*To-do item*.
Print every line of text in the data below verbatim, omitting the pictures.

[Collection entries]
+--

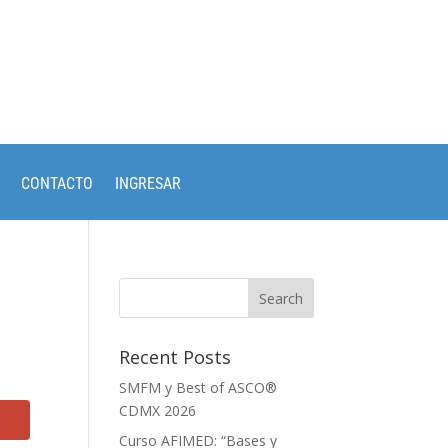
CONTACTO
INGRESAR
Recent Posts
SMFM y Best of ASCO®
CDMX 2026
Curso AFIMED: “Bases y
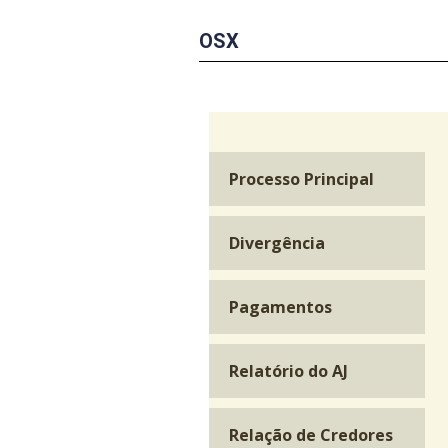
OSX
Processo Principal
Divergência
Pagamentos
Relatório do AJ
Relação de Credores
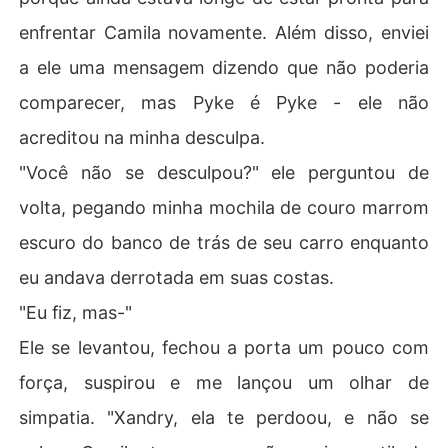
enfrentar Camila novamente. Além disso, enviei
a ele uma mensagem dizendo que não poderia
comparecer, mas Pyke é Pyke - ele não
acreditou na minha desculpa.
"Você não se desculpou?" ele perguntou de
volta, pegando minha mochila de couro marrom
escuro do banco de trás de seu carro enquanto
eu andava derrotada em suas costas.
"Eu fiz, mas-"
Ele se levantou, fechou a porta um pouco com
força, suspirou e me lançou um olhar de
simpatia. "Xandry, ela te perdoou, e não se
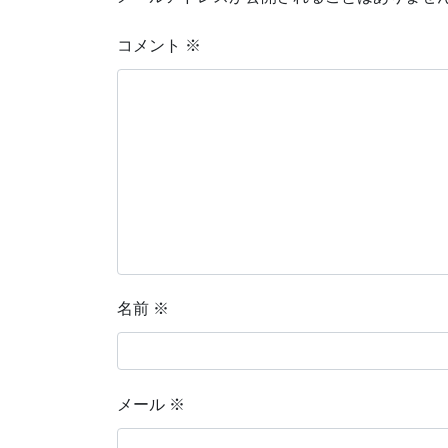
コメント
※
名前
※
メール
※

+--

*Task response*.
CONTACTO
INGRESAR
Recent Posts
SMFM y Best of ASCO®
CDMX 2026
Curso AFIMED: “Bases y
OSX
Processo Principal
Divergência
Pagamentos
Relatório do AJ
Relação de Credores
enfrentar Camila novamente. Além disso, enviei
a ele uma mensagem dizendo que não poderia
comparecer, mas Pyke é Pyke - ele não
acreditou na minha desculpa.
"Você não se desculpou?" ele perguntou de
volta, pegando minha mochila de couro marrom
escuro do banco de trás de seu carro enquanto
eu andava derrotada em suas costas.
"Eu fiz, mas-"
Ele se levantou, fechou a porta um pouco com
força, suspirou e me lançou um olhar de
simpatia. "Xandry, ela te perdoou, e não se
コメント
※
名前
※
メール
※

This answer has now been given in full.